The Supreme Court of the United States on Thursday in a landmark ruling ended affirmative action programs at universities.
In a contradictory twist, one of the voices against affirmative action was that of Judge Clarence Thomas, who has said on previous occasions that he himself benefited from affirmative action by gaining admission to Yale as a student.
Known as “affirmative action,” this policy increased the proportion of black, Hispanic, or Native American students in classrooms, but has always been the target of criticism in conservative circles, who consider it opaque and racist.
The six conservative judges, contrary to the opinion of the other three progressives in court, ruled that procedures for admission to colleges based on skin color or ethnic origin are unconstitutional.
“The student should be treated according to their experience as an individual, not their race,” Chief Justice John Roberts argued.
Conservative magistrates believe that universities are free to take into account an applicant’s personal experience, such as if he has experienced racism, when weighing his application against others who are more academically qualified.
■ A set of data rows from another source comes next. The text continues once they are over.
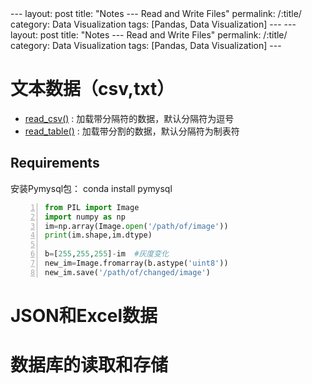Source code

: #+OPTIONS: ^:{}
#+BEGIN_COMMENT
默认情况不转义 _
#+END_COMMENT



#+BEGIN_HTML
---
layout: post
title: "Notes --- Read and Write Files"
permalink: /:title/
category: Data Visualization
tags: [Pandas, Data Visualization]
---
<head>
   <meta http-equiv="Content-Type" content="text/html;charset=utf-8">
</head>
#+END_HTML

#+BEGIN_HTML
---
layout: post
title: "Notes --- Read and Write Files"
permalink: /:title/
category: Data Visualization
tags: [Pandas, Data Visualization]
---
<head>
   <meta http-equiv="Content-Type" content="text/html;charset=utf-8">
</head>
#+END_HTML

* 文本数据（csv,txt）
  + [[https://pandas.pydata.org/pandas-docs/stable/generated/pandas.read_csv.html][read_csv()]] : 加载带分隔符的数据，默认分隔符为逗号
  + [[https://pandas.pydata.org/pandas-docs/stable/generated/pandas.read_table.html][read_table()]] : 加载带分割的数据，默认分隔符为制表符

** Requirements
安装Pymysql包： conda install pymysql

#+begin_src python -n
from PIL import Image
import numpy as np
im=np.array(Image.open('/path/of/image'))
print(im.shape,im.dtype)

b=[255,255,255]-im  #灰度变化
new_im=Image.fromarray(b.astype('uint8'))
new_im.save('/path/of/changed/image')
#+end_src


* JSON和Excel数据
* 数据库的读取和存储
But deciding, especially on the basis of whether you are white or black, is not allowed, that itself is racial discrimination, they said. “Our constitutional history does not tolerate that option,” Roberts added.
In the SFFA v. Harvard and SFFA vs. the University of North Carolina-Chapel Hill, submitted by the Student Association for Fair Admission (SFFA), the U.S. Supreme Court decided to strike affirmative action on the grounds that it violated the rights of the Fourteenth Amendment, under the Equal Protection Clause.
According to the Equal Protection Clause, created after the civil war, it is unconstitutional to discriminate on the basis of skin color. Within this clause they also say that the government can accept that a minority group is favored to improve their opportunities, thus creating affirmative action. It focuses on jobs and colleges and has been used for the past 45 years to increase diversity in those spaces.
To vote
The decision was made by the nine justices on the Supreme Court, six of whom are Republicans and three are Democrats.
In the case of SFFA vs. Harvard overturned this policy by a 6 to 2 majority, with one judge abstaining. In the case of SFFA v. the University of North Carolina, the policy was struck down by a 6-to-3 majority.
What does this decision entail?
This decision makes it unconstitutional to take one’s race into account when an applicant applies to a higher education institution. Many universities that used this policy to create a diverse space are now having to find another way to enforce the law.
Harvard, Brown, the University of North Carolina, George Washington and many more universities have already issued statements on this subject. They explained that they will have to review their policies to make sure they comply with this new decree, but they promised to keep looking for ways to preserve diversity.
Disappointment
Many people see this as a loss of progress as this policy has helped many people of color gain opportunities they didn’t have before, and based on information from places where this practice is already banned, many believe this is a decrease in admission to selective colleges for racial minorities in the United States. Concerns have also been raised about what this landmark decision means for affirmative action in other ways, such as the diversity needed for jobs.
Latino groups and leaders described as “disappointing” the United States Supreme Court decision ending affirmative action in college admissions, as it “takes away opportunities” for this minority community to access higher education.
The ruling “undoes decades of progress toward higher education diversification,” lamented Arturo Vargas, executive director of the National Association of Latino Elected and Appointed Officials (NALEO).